Il ne faut toutefois pas oublier que les employés n’ont pas nécessairement droit à la forme d’accommodement demandée. Les employeurs sont uniquement tenus d’offrir des accommodements raisonnables pour répondre à des besoins attestés qui se fondent sur un motif de protection en vertu des lois sur les droits de la personne. Les employeurs ne sont pas tenus de tenir compte des préférences des employés. Autrement dit, un employé n’a pas à se voir accorder le droit de travailler à distance au seul motif qu’il en fait la demande.
De plus, d’autres accommodements pourraient convenir selon la situation. Par exemple, un employé qui fait une demande de télétravail fondée sur un besoin attesté en lien avec sa situation familiale peut se voir proposer un horaire de travail réduit, si cette mesure répond adéquatement au besoin attesté.

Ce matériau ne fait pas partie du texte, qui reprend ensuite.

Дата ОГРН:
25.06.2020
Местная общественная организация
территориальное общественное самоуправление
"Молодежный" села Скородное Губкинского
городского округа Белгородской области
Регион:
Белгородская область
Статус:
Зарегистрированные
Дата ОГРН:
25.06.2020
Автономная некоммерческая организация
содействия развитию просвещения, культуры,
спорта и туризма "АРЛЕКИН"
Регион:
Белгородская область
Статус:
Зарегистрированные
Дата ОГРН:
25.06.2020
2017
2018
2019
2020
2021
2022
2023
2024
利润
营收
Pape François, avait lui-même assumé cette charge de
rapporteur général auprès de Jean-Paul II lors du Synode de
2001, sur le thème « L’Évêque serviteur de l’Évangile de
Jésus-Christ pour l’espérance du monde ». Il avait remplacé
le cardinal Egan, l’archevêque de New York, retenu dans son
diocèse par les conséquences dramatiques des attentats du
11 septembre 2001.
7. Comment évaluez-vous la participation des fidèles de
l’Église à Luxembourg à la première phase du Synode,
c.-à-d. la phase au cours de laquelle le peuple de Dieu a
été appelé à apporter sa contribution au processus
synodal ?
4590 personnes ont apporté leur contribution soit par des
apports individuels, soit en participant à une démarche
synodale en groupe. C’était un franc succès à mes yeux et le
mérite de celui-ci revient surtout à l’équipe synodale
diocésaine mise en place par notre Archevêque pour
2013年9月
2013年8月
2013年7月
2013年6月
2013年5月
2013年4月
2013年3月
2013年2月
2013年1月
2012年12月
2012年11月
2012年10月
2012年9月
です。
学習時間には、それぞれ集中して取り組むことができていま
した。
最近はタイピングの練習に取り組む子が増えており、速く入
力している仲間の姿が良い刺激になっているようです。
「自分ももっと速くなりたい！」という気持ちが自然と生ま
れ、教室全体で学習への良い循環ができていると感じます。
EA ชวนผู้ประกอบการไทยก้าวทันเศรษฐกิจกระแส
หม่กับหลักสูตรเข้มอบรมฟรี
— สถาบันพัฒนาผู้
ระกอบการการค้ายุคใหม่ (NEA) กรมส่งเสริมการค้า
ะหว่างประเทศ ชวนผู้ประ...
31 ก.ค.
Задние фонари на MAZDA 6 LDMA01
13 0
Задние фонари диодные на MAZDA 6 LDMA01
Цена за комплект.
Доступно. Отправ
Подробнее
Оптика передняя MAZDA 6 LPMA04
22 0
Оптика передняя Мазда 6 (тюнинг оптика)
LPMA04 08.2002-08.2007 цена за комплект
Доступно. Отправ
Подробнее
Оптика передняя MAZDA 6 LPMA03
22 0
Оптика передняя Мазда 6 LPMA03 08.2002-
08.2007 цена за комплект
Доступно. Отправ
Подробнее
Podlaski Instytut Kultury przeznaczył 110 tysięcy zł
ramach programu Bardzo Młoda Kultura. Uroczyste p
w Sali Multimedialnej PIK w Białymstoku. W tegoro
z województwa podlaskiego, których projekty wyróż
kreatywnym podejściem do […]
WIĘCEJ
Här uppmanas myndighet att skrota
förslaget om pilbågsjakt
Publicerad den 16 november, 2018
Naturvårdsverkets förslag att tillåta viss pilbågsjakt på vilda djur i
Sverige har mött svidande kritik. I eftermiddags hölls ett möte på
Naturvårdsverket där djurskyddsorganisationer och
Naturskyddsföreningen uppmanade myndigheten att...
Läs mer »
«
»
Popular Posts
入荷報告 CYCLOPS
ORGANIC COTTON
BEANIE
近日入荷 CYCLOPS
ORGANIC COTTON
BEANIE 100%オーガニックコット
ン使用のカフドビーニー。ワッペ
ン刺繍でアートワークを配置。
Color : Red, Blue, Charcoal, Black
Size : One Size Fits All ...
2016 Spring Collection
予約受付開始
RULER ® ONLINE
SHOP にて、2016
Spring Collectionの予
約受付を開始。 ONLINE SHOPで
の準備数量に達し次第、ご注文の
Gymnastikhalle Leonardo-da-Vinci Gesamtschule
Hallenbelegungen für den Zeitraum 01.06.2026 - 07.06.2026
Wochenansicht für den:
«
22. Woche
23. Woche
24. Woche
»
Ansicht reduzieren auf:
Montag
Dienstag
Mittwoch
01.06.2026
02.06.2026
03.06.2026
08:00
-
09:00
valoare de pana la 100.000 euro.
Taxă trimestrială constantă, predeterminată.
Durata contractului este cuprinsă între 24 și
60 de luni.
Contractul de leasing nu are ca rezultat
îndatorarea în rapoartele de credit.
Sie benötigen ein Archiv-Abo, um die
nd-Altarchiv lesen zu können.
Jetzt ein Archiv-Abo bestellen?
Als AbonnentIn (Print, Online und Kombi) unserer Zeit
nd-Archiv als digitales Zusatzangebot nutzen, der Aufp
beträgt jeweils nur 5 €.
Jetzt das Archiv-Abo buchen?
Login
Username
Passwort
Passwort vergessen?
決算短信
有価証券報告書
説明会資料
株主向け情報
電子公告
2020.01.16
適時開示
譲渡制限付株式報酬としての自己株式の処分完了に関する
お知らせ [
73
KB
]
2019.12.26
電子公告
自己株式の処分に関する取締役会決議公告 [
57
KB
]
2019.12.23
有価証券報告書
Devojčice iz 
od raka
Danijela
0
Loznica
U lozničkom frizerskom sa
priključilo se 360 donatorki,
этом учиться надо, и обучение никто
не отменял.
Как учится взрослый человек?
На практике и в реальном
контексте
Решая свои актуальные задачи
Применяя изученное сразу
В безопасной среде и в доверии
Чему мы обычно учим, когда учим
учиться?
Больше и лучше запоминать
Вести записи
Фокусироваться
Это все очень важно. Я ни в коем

Navettage, ou la nouvelle frontière des demandes d’accommodement
Avec l’avènement du télétravail, de nombreux employés considèrent le navettage comme une responsabilité supplémentaire imposée par les impératifs de retour au bureau. En dépit de cette résistance, le navettage demeure la seule responsabilité des employés.
Ainsi, les employeurs n’ont pas à rembourser ni à rémunérer les trajets des employés, même s’ils imposent un retour au bureau. À titre d’exemple, la Commission des relations de travail de l’Ontario s’est récemment appuyée (disponible en anglais seulement) sur les lignes directrices du ministère du Travail de la province pour confirmer que les trajets entre le domicile et le lieu de travail ne sont pas considérés comme du travail, sauf dans certaines circonstances exceptionnelles, notamment les exigences imposées par l’employeur concernant le covoiturage, l’utilisation des véhicules de l’entreprise et les ramassages/livraisons sur le trajet vers ou depuis le lieu de travail.
Perspectives à retenir
Depuis la pandémie de COVID‑19, les attentes et les normes relatives au télétravail évoluent rapidement. Face à ces circonstances inédites et changeantes, il est recommandé aux employeurs de limiter leur exposition au risque en faisant appel à des conseillers juridiques spécialisés et dignes de confiance. Il est également important de vérifier et de mettre à jour les politiques internes, notamment celles qui encadrent le télétravail. Enfin, les employeurs ont intérêt à actualiser régulièrement leurs modèles de contrats de travail afin de veiller à leur applicabilité compte tenu des évolutions du droit.